This new structure allows GlobalizeObjectGraph to create the initializer in a
much simpler way, avoiding the need to reason about whether different slots
alias each other. Reasoning about whether slots alias each other now is the
responsibility of InlineGlobalSlots, which has to do a much more complicated
analysis, implemented using MLIR's dataflow analysis framework.

Recommended review order:
- Check out the new IR constructs in the .mlir files of various passes
- Op definitions (*.td)
- Changes to GlobalizeObjectGraph pass.
- InlineGlobalSlots pass (~total rewrite)
- Misc changes:
  - Moving torchMlirAdjustStaticInformation for sharing with C++ code.
  - EraseModuleInitializer pass

To make this a bit nicer, it would be good to have a `torch.module` op
with an initializer region attached. That would be more invasive though.

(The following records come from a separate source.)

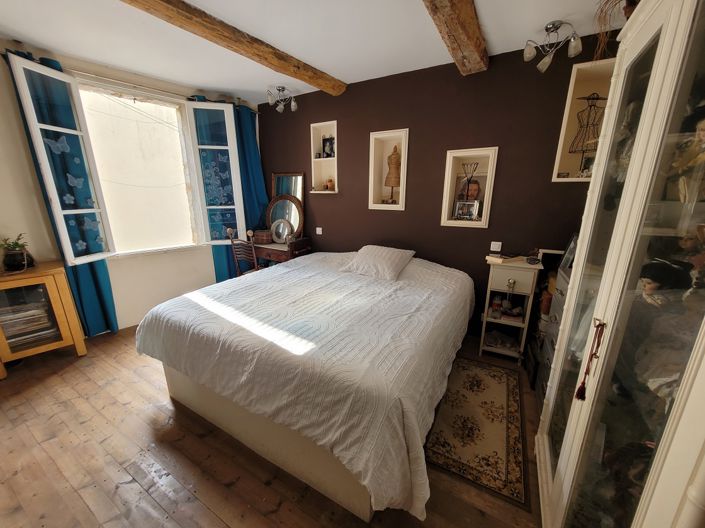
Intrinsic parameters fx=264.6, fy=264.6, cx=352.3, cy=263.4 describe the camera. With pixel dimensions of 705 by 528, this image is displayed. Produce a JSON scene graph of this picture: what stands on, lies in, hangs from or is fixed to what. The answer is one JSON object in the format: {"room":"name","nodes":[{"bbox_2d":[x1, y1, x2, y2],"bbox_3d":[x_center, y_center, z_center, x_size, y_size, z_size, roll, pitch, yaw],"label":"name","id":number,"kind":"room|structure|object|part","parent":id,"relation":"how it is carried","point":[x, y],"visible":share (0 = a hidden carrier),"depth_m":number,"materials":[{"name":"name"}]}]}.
{"room":"bedroom","nodes":[
{"label":"bedroom","id":0,"kind":"room"},
{"bbox_2d":[0,38,261,337],"bbox_3d":[-2.454,-0.616,2.859,0.245,2.696,3.532,9,17,29],"label":"window wall","id":1,"kind":"structure","parent":0,"point":[121,311],"depth_m":2.60,"materials":[{"name":"paint"}]},
{"bbox_2d":[5,51,117,335],"bbox_3d":[-2.648,-0.485,2.499,0.152,2.586,0.428,9,17,29],"label":"curtain","id":2,"kind":"object","parent":1,"relation":"attached to","point":[94,271],"visible":0.41,"depth_m":2.48,"materials":[{"name":"teal fabric"}]},
{"bbox_2d":[6,57,245,263],"bbox_3d":[-2.147,-0.983,2.967,0.599,1.774,1.647,9,17,29],"label":"window","id":3,"kind":"structure","parent":1,"relation":"in","point":[186,102],"depth_m":2.79,"materials":[{"name":"white"}]},
{"bbox_2d":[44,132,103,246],"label":"butterfly decoration","id":4,"kind":"object","parent":3,"relation":"attached to","point":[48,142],"visible":0.89,"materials":[{"name":"white"}]},
{"bbox_2d":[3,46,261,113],"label":"curtain rod","id":5,"kind":"object","parent":1,"relation":"attached to","point":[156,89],"visible":0.65,"depth_m":2.56,"materials":[{"name":"metal"}]},
{"bbox_2d":[204,98,267,282],"bbox_3d":[-1.578,-0.795,3.607,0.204,2.581,0.865,9,17,29],"label":"blue curtain","id":6,"kind":"object","parent":1,"relation":"attached to","point":[247,116],"visible":0.5,"depth_m":3.55,"materials":[{"name":"teal fabric"}]},
{"bbox_2d":[0,326,544,527],"bbox_3d":[-0.693,1.090,1.926,5.000,0.102,4.090,9,17,29],"label":"wooden floor","id":7,"kind":"structure","parent":0,"point":[205,510],"depth_m":1.51,"materials":[{"name":"brown wood"}]},
{"bbox_2d":[0,260,86,378],"bbox_3d":[-2.887,0.476,2.294,0.426,0.825,0.659,15,20,42],"label":"wooden cabinet","id":8,"kind":"object","parent":7,"relation":"on","point":[56,302],"visible":0.88,"depth_m":2.27,"materials":[{"name":"brown wood"}]},
{"bbox_2d":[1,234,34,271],"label":"potted plant","id":9,"kind":"object","parent":8,"relation":"on","point":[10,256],"visible":0.98,"depth_m":2.19,"materials":[{"name":"green plant"}]},
{"bbox_2d":[0,292,54,346],"bbox_3d":[-2.946,0.501,2.332,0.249,0.286,0.404,14,20,42],"label":"stack","id":10,"kind":"object","parent":8,"relation":"in","point":[9,334],"visible":0.75,"depth_m":2.30,"materials":[{"name":"paper"}]},
{"bbox_2d":[226,226,261,276],"bbox_3d":[-1.268,0.037,3.455,0.445,1.099,0.506,9,17,29],"label":"wooden chair","id":11,"kind":"object","parent":7,"relation":"on","point":[228,231],"visible":0.5,"depth_m":3.24,"materials":[{"name":"brown wood"}]},
{"bbox_2d":[252,236,312,266],"bbox_3d":[-1.034,0.085,3.697,0.830,0.895,0.506,9,17,29],"label":"dressing table","id":12,"kind":"object","parent":7,"relation":"on","point":[278,246],"visible":0.49,"depth_m":3.44,"materials":[{"name":"brown wood"}]},
{"bbox_2d":[252,229,272,243],"bbox_3d":[-1.215,-0.377,3.638,0.257,0.159,0.204,9,17,29],"label":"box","id":13,"kind":"object","parent":12,"relation":"on","point":[263,238],"visible":0.97,"depth_m":3.55,"materials":[{"name":"brown wicker"}]},
{"bbox_2d":[271,218,290,242],"bbox_3d":[-0.970,-0.439,3.577,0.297,0.302,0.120,5,16,18],"label":"round mirror","id":14,"kind":"object","parent":12,"relation":"on","point":[276,234],"visible":0.99,"depth_m":3.57,"materials":[{"name":"silver mirror"}]},
{"bbox_2d":[265,194,303,240],"bbox_3d":[-0.949,-0.624,3.606,0.575,0.620,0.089,9,17,29],"label":"round mirror","id":15,"kind":"object","parent":12,"relation":"on","point":[273,204],"visible":0.86,"depth_m":3.59,"materials":[{"name":"mirror"}]},
{"bbox_2d":[134,248,476,522],"bbox_3d":[-0.171,0.463,2.364,2.153,0.841,2.271,9,17,29],"label":"bed","id":16,"kind":"object","parent":7,"relation":"on","point":[445,274],"visible":0.99,"depth_m":1.49,"materials":[{"name":"white fabric"}]},
{"bbox_3d":[-0.446,0.882,1.955,1.683,0.379,0.764,9,17,29],"label":"bed base","id":17,"kind":"part","parent":16,"relation":"part of","materials":[{"name":"beige fabric"}]},
{"bbox_2d":[341,245,415,280],"bbox_3d":[0.265,-0.035,2.712,0.641,0.242,0.468,9,17,29],"label":"pillow","id":18,"kind":"object","parent":16,"relation":"on","point":[375,261],"visible":0.99,"depth_m":2.59,"materials":[{"name":"white fabric"}]},
{"bbox_2d":[425,355,527,510],"bbox_3d":[0.910,1.052,1.950,0.583,0.010,1.206,9,17,29],"label":"rug","id":19,"kind":"object","parent":7,"relation":"on","point":[472,374],"visible":0.97,"depth_m":1.73,"materials":[{"name":"carpet"}]},
{"bbox_2d":[478,255,542,363],"bbox_3d":[1.442,0.420,2.503,0.400,0.936,0.333,9,17,29],"label":"nightstand","id":20,"kind":"object","parent":7,"relation":"on","point":[491,320],"visible":0.9,"depth_m":2.41,"materials":[{"name":"white wood"}]},
{"bbox_2d":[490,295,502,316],"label":"bottle","id":21,"kind":"object","parent":20,"relation":"in","point":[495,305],"visible":0.98,"depth_m":2.52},
{"bbox_2d":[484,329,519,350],"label":"shoes","id":22,"kind":"object","parent":20,"relation":"in","point":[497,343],"visible":0.94,"depth_m":2.55,"materials":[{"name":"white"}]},
{"bbox_2d":[486,254,525,263],"bbox_3d":[1.370,-0.059,2.411,0.240,0.037,0.191,-6,17,-24],"label":"book","id":23,"kind":"object","parent":20,"relation":"on","point":[499,259],"visible":0.99,"depth_m":2.35,"materials":[{"name":"beige paper"}]},
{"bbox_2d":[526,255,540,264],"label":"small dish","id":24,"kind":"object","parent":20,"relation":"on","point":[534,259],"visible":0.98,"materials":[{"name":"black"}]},
{"bbox_2d":[529,247,576,404],"bbox_3d":[1.561,0.572,1.782,0.427,1.047,0.534,9,17,29],"label":"chest of drawers","id":25,"kind":"object","parent":7,"relation":"on","point":[548,354],"visible":0.16,"depth_m":1.91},
{"bbox_2d":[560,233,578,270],"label":"picture frame","id":26,"kind":"object","parent":25,"relation":"on","point":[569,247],"visible":0.48,"depth_m":1.91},
{"bbox_2d":[536,0,704,527],"bbox_3d":[1.098,0.172,0.864,0.524,2.195,1.104,9,17,29],"label":"wardrobe","id":27,"kind":"object","parent":7,"relation":"on","point":[574,422],"visible":1,"depth_m":0.82,"materials":[{"name":"white wood"}]},
{"bbox_2d":[575,320,605,400],"bbox_3d":[0.871,0.359,0.967,0.044,0.312,0.061,9,17,29],"label":"tassel","id":28,"kind":"object","parent":27,"relation":"hanging from","point":[578,391],"visible":0.97,"depth_m":0.97,"materials":[{"name":"red fabric"}]},
{"bbox_2d":[593,0,637,57],"bbox_3d":[1.235,-1.056,1.087,0.434,0.470,0.443,9,17,29],"label":"dried plant","id":29,"kind":"object","parent":27,"relation":"on","point":[602,11],"visible":0.55,"depth_m":1.16,"materials":[{"name":"brown plant"}]},
{"bbox_2d":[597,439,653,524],"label":"doll","id":30,"kind":"object","parent":27,"relation":"in","point":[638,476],"visible":0.61,"depth_m":0.82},
{"bbox_2d":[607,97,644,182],"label":"doll","id":31,"kind":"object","parent":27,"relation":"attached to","point":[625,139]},
{"bbox_2d":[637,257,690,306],"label":"doll","id":32,"kind":"object","parent":27,"relation":"in","point":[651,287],"visible":0.71,"depth_m":0.81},
{"bbox_2d":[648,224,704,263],"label":"doll","id":33,"kind":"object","parent":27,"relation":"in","point":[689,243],"visible":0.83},
{"bbox_2d":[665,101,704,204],"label":"doll","id":34,"kind":"object","parent":27,"relation":"in","point":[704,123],"visible":0.88,"depth_m":0.77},
{"bbox_2d":[0,0,620,102],"bbox_3d":[-0.687,-1.576,1.200,5.020,0.115,4.160,9,17,29],"label":"ceiling","id":35,"kind":"structure","parent":0,"point":[498,46],"depth_m":2.00,"materials":[{"name":"white paint"}]},
{"bbox_2d":[121,0,345,95],"bbox_3d":[-1.150,-1.591,1.638,0.210,0.113,3.427,11,18,33],"label":"ceiling beam","id":36,"kind":"structure","parent":35,"relation":"attached to","point":[238,40],"depth_m":1.95,"materials":[{"name":"brown wood"}]},
{"bbox_2d":[265,86,297,112],"bbox_3d":[-0.822,-1.932,3.089,0.353,0.226,0.294,5,16,17],"label":"ceiling light","id":37,"kind":"object","parent":35,"relation":"attached to","point":[279,89],"visible":0.99,"depth_m":3.07,"materials":[{"name":"silver metal"}]},
{"bbox_2d":[422,0,488,74],"bbox_3d":[0.259,-1.408,1.096,0.233,0.154,3.111,10,18,32],"label":"ceiling beam","id":38,"kind":"structure","parent":35,"relation":"attached to","point":[459,19],"depth_m":1.73,"materials":[{"name":"brown wood"}]},
{"bbox_2d":[522,20,581,73],"bbox_3d":[1.425,-1.558,1.885,0.368,0.252,0.260,9,17,29],"label":"ceiling light","id":39,"kind":"object","parent":35,"relation":"attached to","point":[553,25],"visible":0.99,"depth_m":1.88,"materials":[{"name":"silver metal"}]},
{"bbox_2d":[255,39,615,342],"bbox_3d":[0.497,-0.637,3.060,4.470,2.658,0.217,9,17,29],"label":"wall","id":40,"kind":"structure","parent":0,"point":[333,200],"depth_m":2.63,"materials":[{"name":"brown paint"}]},
{"bbox_2d":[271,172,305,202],"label":"mirror","id":41,"kind":"object","parent":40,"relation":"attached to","point":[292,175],"visible":0.5,"depth_m":3.60,"materials":[{"name":"mirror"}]},
{"bbox_2d":[316,227,322,234],"bbox_3d":[-0.450,-0.442,3.546,0.112,0.090,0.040,9,17,29],"label":"light switch","id":42,"kind":"object","parent":40,"relation":"attached to","point":[317,232],"visible":0.98,"depth_m":3.54,"materials":[{"name":"white plastic"}]},
{"bbox_2d":[310,120,338,194],"bbox_3d":[-0.318,-1.293,3.358,0.394,0.829,0.206,9,17,29],"label":"wall niche","id":43,"kind":"object","parent":40,"relation":"in","point":[313,178],"visible":0.69,"depth_m":3.39,"materials":[{"name":"white paint"}]},
{"bbox_2d":[322,136,334,157],"bbox_3d":[-0.297,-1.476,3.375,0.185,0.257,0.074,9,17,29],"label":"picture frame","id":44,"kind":"object","parent":43,"relation":"in","point":[327,139],"visible":0.96,"depth_m":3.35,"materials":[{"name":"black"}]},
{"bbox_2d":[325,177,334,190],"bbox_3d":[-0.289,-1.019,3.406,0.117,0.158,0.110,9,17,29],"label":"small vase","id":45,"kind":"object","parent":43,"relation":"in","point":[330,182],"visible":0.99,"depth_m":3.37,"materials":[{"name":"orange"}]},
{"bbox_2d":[368,127,408,210],"bbox_3d":[0.429,-1.013,3.017,0.463,0.860,0.228,9,17,29],"label":"wall niche","id":46,"kind":"object","parent":40,"relation":"in","point":[370,188],"visible":0.75,"depth_m":3.02,"materials":[{"name":"white paint"}]},
{"bbox_2d":[384,145,401,202],"bbox_3d":[0.466,-1.013,3.000,0.188,0.613,0.163,9,17,29],"label":"mannequin","id":47,"kind":"object","parent":46,"relation":"in","point":[393,154],"visible":0.97,"depth_m":2.95,"materials":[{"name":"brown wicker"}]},
{"bbox_2d":[440,147,497,228],"bbox_3d":[1.154,-0.725,2.655,0.484,0.732,0.243,9,17,29],"label":"wall niche","id":48,"kind":"object","parent":40,"relation":"in","point":[442,222],"visible":0.75,"depth_m":2.64,"materials":[{"name":"white paint"}]},
{"bbox_2d":[453,199,480,220],"bbox_3d":[1.153,-0.542,2.687,0.233,0.197,0.074,9,17,29],"label":"picture frame","id":49,"kind":"object","parent":48,"relation":"in","point":[470,213],"visible":0.99,"depth_m":2.67,"materials":[{"name":"silver metal"}]},
{"bbox_2d":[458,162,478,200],"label":"jewelry stand","id":50,"kind":"object","parent":48,"relation":"in","point":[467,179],"visible":0.89,"depth_m":2.62,"materials":[{"name":"metal"}]},
{"bbox_2d":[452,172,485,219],"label":"photo","id":51,"kind":"object","parent":48,"relation":"in","point":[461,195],"visible":0.78,"depth_m":2.69},
{"bbox_2d":[490,241,501,251],"bbox_3d":[1.392,-0.170,2.573,0.089,0.090,0.014,9,17,29],"label":"light switch","id":52,"kind":"object","parent":40,"relation":"attached to","point":[498,243],"visible":0.98,"depth_m":2.57,"materials":[{"name":"white plastic"}]},
{"bbox_2d":[552,57,614,181],"bbox_3d":[1.890,-1.054,2.081,0.436,0.832,0.247,9,17,29],"label":"wall niche","id":53,"kind":"object","parent":40,"relation":"in","point":[564,132],"visible":0.47,"depth_m":2.12,"materials":[{"name":"white paint"}]},
{"bbox_2d":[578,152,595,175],"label":"picture frame","id":54,"kind":"object","parent":53,"relation":"in","point":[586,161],"visible":0.68,"depth_m":2.17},
{"bbox_2d":[568,92,606,168],"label":"dress form","id":55,"kind":"object","parent":53,"relation":"in","point":[593,93],"visible":0.86,"depth_m":2.08,"materials":[{"name":"black metal"}]}
]}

This change has highlighted certain aspects of our project layering
which are worth calling out. None of our backends can handle global
slots, so we enforce that there are no global slots before backend
lowering. At an earlier stage in the project, we had aspirations of
transparently handling mutable global state and such, but for reasons
described below, that is no longer a goal. So really global slots should
be seen as a progressive lowering step as part of inlining all the
IValue's in the original program (GlobalizeObjectGraph is also one such
step).

Over time, with insights from work like IREE-JAX, it has become clear
that there isn't a reliable programming model we can compile for users
where we just transparently handle mutable global state (and some other
things, like lists and dictionaries). There is a need for an "outer
program" that orchestrates more restricted subroutines of the kind we
can handle in our compile flow here. The benefit of that is that it
decouples considerations like shapes, dtypes, etc. from the program
constructs used in the outer program. As long as the outer program can
efficiently invoke (pipelining/async/etc.) high-performance
data-parallel numerical subroutines of the kind we compile in our flow
here, then there is a complete programming model. This is also
consistent with the direction of upstream PyTorch which is becoming more
tracing-based (which inherently loses a lot of program structure, which
then has to be applied back with an "outer program" orchestrating the
traced subroutines).
2022-08-08 18:12:06 -07:00